Many of the Zaudy family were killed in the Holocaust. Before times got bad, a History of the Zaudy family had been published in 1925, and it is available on the Internet Archive. It includes a close up photograph of the central part of the Hansche ceiling on page 120:

(in handwriting) Solomon judgement
The Zaudy book also has a description:

Sadly the only record we have of the angels is the rather oblique view from the 1920s photograph. However it’s absolutely clearly a Hansche production; nobody else was doing three-dimensional figures like that. NB that this book says that the stucco dates from 1677. Marc van Vaeck has 1685 in “Beelden van Omhoog”, but I think that the earlier date is more likely; Hansche usually dated and signed his work clearly, and the authors of the 1925 book had actually seen the stucco for real.
I was struck that the Zaudy family, who owned the building from the mid-nineteenth century until the Nazis stole it from them in 1938, were Jewish; and that the Judgement of Solomon is rare among Hansche’s surviving works in being based on an Old Testament story (the only others are in the refectory at Park Abbey in Leuven). I wrote to the city archive in Wesel to ask if they had any information about who might have owned the building in the mid-17th century, but they have nothing, because the whole town was flattened by the Allies in 1945. It is possible that the property had been in Jewish hands since its construction; and there are indications that Hansche’s other ceilings in Wesel, the only Protestant town where he is known to have worked, were commissioned by Catholics, in both cases local religious minorities.
This lost ceiling had one more surprise for me. Looking for other artistic treatments of the Judgement of Solomon, it did not take me long to come across Raphael’s fresco in the Vatican dating from 1518 or 1519, which is clearly the basis for Hansche’s stucco in Wesel – in fact, I don’t think any of his other panels matches their source quite as closely; apart from a couple of the bystanders, every one of Raphael’s human figures can be found in Hansche, in almost the same position. (Though the background is a bit different.)

This is one more piece of evidence that Hansche had spent time in Rome. His citizenship application of 1661 says that his work was well known in Italy, and I think it is very similar to the Algardi stucco wall panels in St John Lateran in Rome. He must have been sufficiently impressed by Raphael’s Judgement of Solomon to make a detailed sketch for later use, either while learning his craft there around 1650, or on a later visit.
Introduction: The amazing stucco ceilings of Jan Christiaan Hansche
(The one that might not be by Hansche in the Gent law library)

+-------+

▸ **Stated exercise A**
Reproduce the stretch of the passage on Hansche's Wesel ceiling from "Many of the" through "stucco for real.".
▸ **Stated exercise B**
According to the passage on Hansche's Wesel ceiling, in what year did the Nazis take the building from the Zaudy family?
The records have nothing to do with this text.

▸ **Records supplied**
+-------+

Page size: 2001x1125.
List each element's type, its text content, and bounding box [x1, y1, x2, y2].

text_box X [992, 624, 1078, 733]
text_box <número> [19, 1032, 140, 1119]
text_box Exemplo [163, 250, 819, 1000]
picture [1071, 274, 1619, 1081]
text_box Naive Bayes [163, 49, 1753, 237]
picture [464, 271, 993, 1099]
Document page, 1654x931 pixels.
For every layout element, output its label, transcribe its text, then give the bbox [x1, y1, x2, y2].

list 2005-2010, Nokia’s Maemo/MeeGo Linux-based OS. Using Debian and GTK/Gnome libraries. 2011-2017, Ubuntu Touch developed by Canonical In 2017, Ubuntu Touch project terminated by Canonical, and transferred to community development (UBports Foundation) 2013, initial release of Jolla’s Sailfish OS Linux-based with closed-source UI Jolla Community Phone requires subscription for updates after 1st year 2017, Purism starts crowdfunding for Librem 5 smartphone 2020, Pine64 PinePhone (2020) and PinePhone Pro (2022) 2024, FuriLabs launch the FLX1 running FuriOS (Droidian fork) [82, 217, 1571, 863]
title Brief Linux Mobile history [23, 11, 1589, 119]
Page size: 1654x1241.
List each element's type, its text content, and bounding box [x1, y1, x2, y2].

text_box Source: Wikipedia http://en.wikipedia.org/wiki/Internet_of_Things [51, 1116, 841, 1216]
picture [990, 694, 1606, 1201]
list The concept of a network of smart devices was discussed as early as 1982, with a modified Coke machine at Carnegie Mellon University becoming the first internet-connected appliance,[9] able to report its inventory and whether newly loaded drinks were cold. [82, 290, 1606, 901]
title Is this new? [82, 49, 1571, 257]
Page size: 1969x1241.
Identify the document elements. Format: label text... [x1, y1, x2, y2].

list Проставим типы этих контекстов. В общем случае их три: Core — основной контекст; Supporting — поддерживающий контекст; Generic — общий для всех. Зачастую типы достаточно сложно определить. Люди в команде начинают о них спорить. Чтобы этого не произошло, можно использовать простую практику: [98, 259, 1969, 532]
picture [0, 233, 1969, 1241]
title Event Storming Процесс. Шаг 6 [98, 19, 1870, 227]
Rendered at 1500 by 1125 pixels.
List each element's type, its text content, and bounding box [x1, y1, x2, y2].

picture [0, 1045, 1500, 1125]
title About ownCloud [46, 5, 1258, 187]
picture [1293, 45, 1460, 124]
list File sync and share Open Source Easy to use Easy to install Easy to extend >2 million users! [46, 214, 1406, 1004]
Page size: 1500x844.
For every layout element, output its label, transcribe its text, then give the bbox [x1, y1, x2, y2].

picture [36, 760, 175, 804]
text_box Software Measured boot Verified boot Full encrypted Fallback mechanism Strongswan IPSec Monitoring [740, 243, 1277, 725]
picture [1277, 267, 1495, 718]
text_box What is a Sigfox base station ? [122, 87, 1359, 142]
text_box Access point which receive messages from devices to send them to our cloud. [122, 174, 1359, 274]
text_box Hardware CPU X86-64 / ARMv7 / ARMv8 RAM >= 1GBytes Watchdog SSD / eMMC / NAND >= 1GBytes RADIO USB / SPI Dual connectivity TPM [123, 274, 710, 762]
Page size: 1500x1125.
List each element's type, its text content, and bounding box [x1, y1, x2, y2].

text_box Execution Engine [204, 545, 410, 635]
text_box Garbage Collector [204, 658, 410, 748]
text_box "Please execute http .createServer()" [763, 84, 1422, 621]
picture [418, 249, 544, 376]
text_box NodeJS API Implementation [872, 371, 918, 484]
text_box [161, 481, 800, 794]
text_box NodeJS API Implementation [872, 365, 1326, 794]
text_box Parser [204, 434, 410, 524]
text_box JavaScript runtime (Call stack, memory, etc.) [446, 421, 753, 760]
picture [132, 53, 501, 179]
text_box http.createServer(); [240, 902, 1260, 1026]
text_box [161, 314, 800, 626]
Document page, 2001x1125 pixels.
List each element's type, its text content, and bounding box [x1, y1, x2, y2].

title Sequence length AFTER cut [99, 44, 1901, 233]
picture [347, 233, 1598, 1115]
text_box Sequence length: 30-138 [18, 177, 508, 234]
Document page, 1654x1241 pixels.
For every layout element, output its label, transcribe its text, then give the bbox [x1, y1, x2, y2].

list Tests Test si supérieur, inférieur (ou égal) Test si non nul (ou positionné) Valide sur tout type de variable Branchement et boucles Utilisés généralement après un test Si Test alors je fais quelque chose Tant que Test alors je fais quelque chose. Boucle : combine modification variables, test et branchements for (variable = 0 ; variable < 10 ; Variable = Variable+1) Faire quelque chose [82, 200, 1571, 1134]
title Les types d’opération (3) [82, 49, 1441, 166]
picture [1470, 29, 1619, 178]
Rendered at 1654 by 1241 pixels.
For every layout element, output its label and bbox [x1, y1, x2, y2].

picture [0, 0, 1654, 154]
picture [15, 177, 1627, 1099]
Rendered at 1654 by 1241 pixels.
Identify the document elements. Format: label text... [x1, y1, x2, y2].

+-------+

▸ **Written response A**
Many of the Zaudy family were killed in the Holocaust. Before times got bad, a History of the Zaudy family had been published in 1925, and it is available on the Internet Archive. It includes a close up photograph of the central part of the Hansche ceiling on page 120:

(in handwriting) Solomon judgement
The Zaudy book also has a description:

Sadly the only record we have of the angels is the rather oblique view from the 1920s photograph. However it’s absolutely clearly a Hansche production; nobody else was doing three-dimensional figures like that. NB that this book says that the stucco dates from 1677. Marc van Vaeck has 1685 in “Beelden van Omhoog”, but I think that the earlier date is more likely; Hansche usually dated and signed his work clearly, and the authors of the 1925 book had actually seen the stucco for real.

▸ **Written response B**
1938